Une flambée de colère spectaculaire
Le président du PiS a fait un très mauvais calcul, estime Tygodnik Powszechny :
«Peu importe qu'ils aient été 200 000 ou un demi-million à descendre dans la rue pour protester contre le gouvernement. Ce qui est avant tout frappant, c'est la flambée de colère spectaculaire déclenchée par cette loi visant à contrer l'influence russe, qui dépasse de loin la réaction provoquée par la décision de la Cour constitutionnelle sur l'avortement. Ce mouvement de grande ampleur a permis à Donald Tusk de passer à l'offensive. ... La tentative d'exclusion du principal leader d'opposition par voie administrative est la preuve que Jarosław Kaczyński n'a pas été très perspicace et a manqué son but.»
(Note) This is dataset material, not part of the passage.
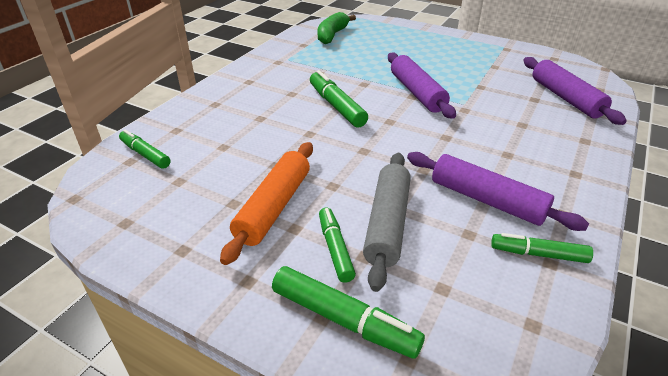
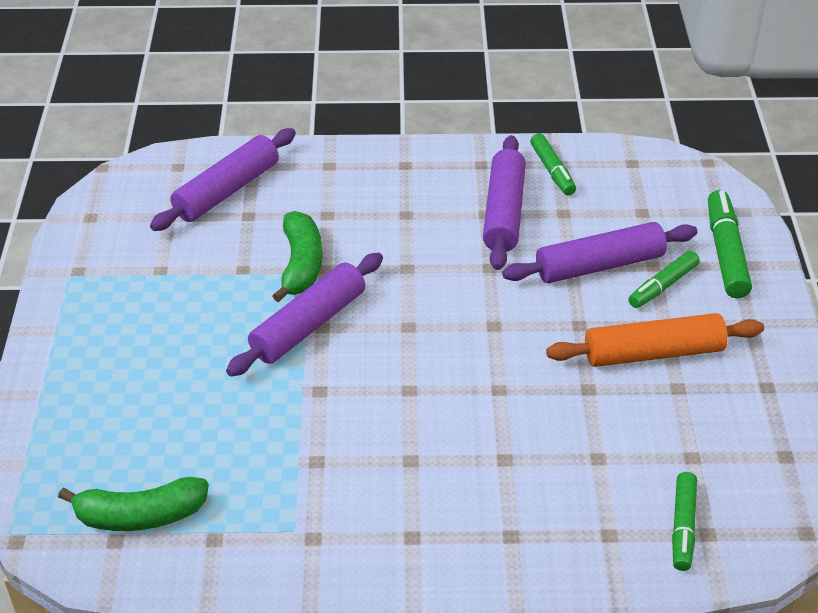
camera: 120 degrees left, 5 degrees up
(336, 106) = (410, 392): green marker -> none
(387, 224) = (599, 265): grey rolling pin -> purple rolling pin
(473, 103) = (301, 265): none -> green banana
La situation pourrait devenir difficile
Pour Frankfurter Allgemeine Zeitung, la manifestation de ce week-end pourrait marquer un tournant :
«Jusqu'à présent, l'une des faiblesses de l'opposition était son manque d'unité, liée notamment au fait que Tusk - loin de faire l'unanimité - en revendiquait le leadership. En réaction à l'attaque législative menée à l'encontre de l'homme politique le plus fort de l'opposition, sans lequel un changement de gouvernement ne serait pas possible actuellement, elle a désormais resserré ses rangs tout en élargissant sa base sociale. C'est la raison pour laquelle la manifestation de dimanche a été la plus importante de ces trois décennies de démocratie polonaise. Si les partis d'opposition parviennent à maintenir cette dynamique jusqu'aux élections, ils mettront le PiS en difficulté.»
Le PiS sanctionné dans les zones rurales
Selon Krytyka Polityczna, un changement de mentalité s'est opéré au-delà des métropoles :
«Le taux de participation a battu des records : les habitants des petites villes et communes ont afflué à Varsovie. Cela pourrait être le signe que le gouvernement est à bout de souffle et que les forces vives [de l'opposition] ne se trouvent pas dans l'agitation des grandes métropoles, mais dans le calme de la province, qui exprime son ras-le-bol des malversations gouvernementales. Et qui sanctionnera le projet du PiS visant l'instauration d'une quatrième République en Pologne, comme elle lui avait fait confiance à chaque élection ces dernières années.»
Il faut absolument que la démocratie l'emporte en Pologne
Selon Deník, la République tchèque ne peut fermer l'oeil sur la menace démocratique qui pèse sur le pays voisin :
«Varsovie a assisté dimanche aux plus grandes manifestations antigouvernementales depuis celles de Solidarność au début des années 1980. Le fait que les Polonais s'insurgent contre le détricotage de leur démocratie est un bon signe. Aujourd'hui, alors que la guerre fait rage entre l'Ukraine libre et le totalitarisme poutinien, nous, les Tchèques, avons plus que jamais besoin d'une Pologne où règne la démocratie, un État clé de l'aide apportée à Kyiv. Il est de la responsabilité des hommes politiques tchèques, en particulier de ceux du principal parti au pouvoir, l'ODS, qui ont un lien direct avec le PiS, de s'engager pour le maintien de la démocratie polonaise.»